Our vision

General practice is the bedrock of the NHS. It is the first point of contact with the health service and is highly valued by patients. But it is also under immense strain. To meet the health challenges of the 21st Century and secure the future of general practice, we need to respond to changing patient and professional needs. 

We believe that with the right tools, skills and investment, general practice can continue to deliver world class, place-based patient care and being a GP can be the best job in the world. 

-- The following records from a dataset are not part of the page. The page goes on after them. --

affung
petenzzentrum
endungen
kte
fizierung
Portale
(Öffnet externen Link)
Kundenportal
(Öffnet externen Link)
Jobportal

General practice in the future will remain true to its core principles – providing continuity and person-centred care - but the ways that care is delivered will change. The consultation will remain at the heart of general practice, but its form and content will look very different. GPs will have more time to care. The standard consultation length will be 15 minutes or longer if patients need more time. More consultations will be delivered remotely, by video, telephone or online. The relationship between doctor and patient will be recast: patients will be treated as equal partners in their own care and shared decision making will be the norm. 

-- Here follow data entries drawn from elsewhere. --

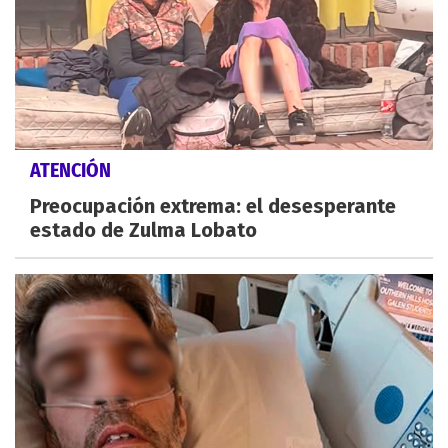
ATENCIÓN
Preocupación extrema: el desesperante
estado de Zulma Lobato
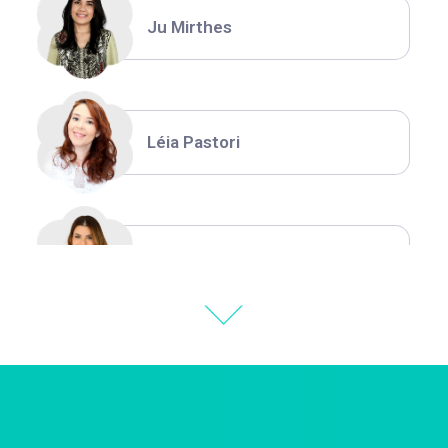
Ju Mirthes
Léia Pastori
Natália Moura
Thiara Ney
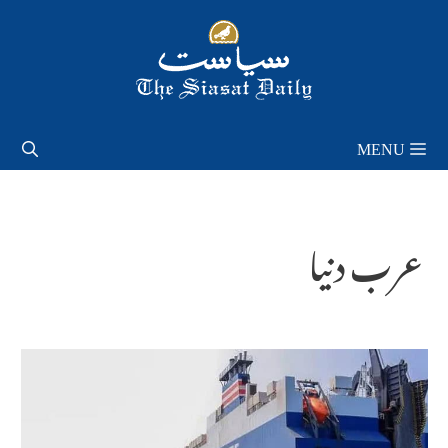
Skip
to
content
MENU
عرب دنیا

General practice in the future won’t just be provided by GPs working in isolation. Care will be delivered by multidisciplinary practice teams comprising a range of clinical and non-clinical roles. Extended practice teams will enable patients to see a health professional more quickly; ease the workload burden on GPs and will widen the range of services provided in general practice. This will enable GPs to refocus their skills where they are most needed – diagnosing serious health conditions, managing multimorbidity and undifferentiated symptoms.

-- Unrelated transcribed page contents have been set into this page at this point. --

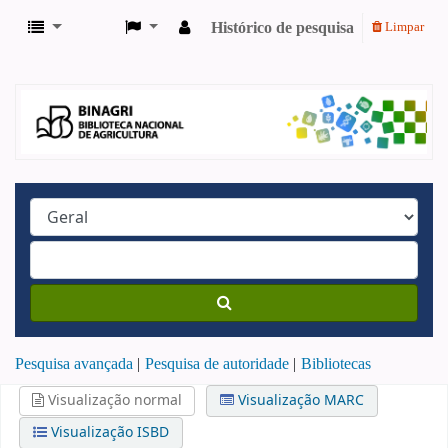
Histórico de pesquisa
Limpar
Pesquisa avançada
Pesquisa de autoridade
Bibliotecas
Visualização normal
Visualização MARC
Visualização ISBD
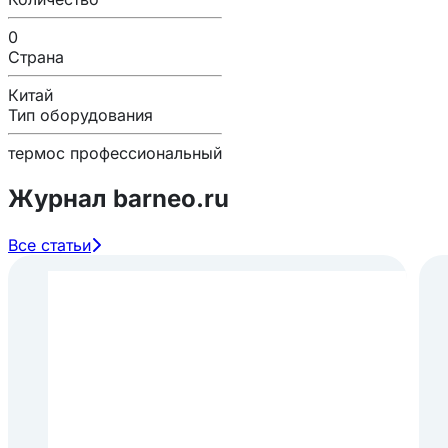
0
Страна
Китай
Тип оборудования
термос профессиональный
Журнал barneo.ru
Все статьи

Tomorrow’s GPs will also work collaboratively with neighbouring practices to deliver placed-based care for their patient populations. These networks will serve as wellbeing hubs, hosting a range of wellbeing, healthy living and community services. This way general practice will play a proactive role in preventing ill-health, reducing health inequalities and building community resilience. Continuity and holistic care remain at the heart of our vision for general practice. The shift to working in multidisciplinary teams and at scale demands innovative new approaches to continuity of care. Patients will benefit from care that feels more joined up, thanks to shared digital care records, but also from new forms of relationship-based continuity – this might be a relationship with a group of clinicians or ‘micro-team’ or else with a named member of the practice team.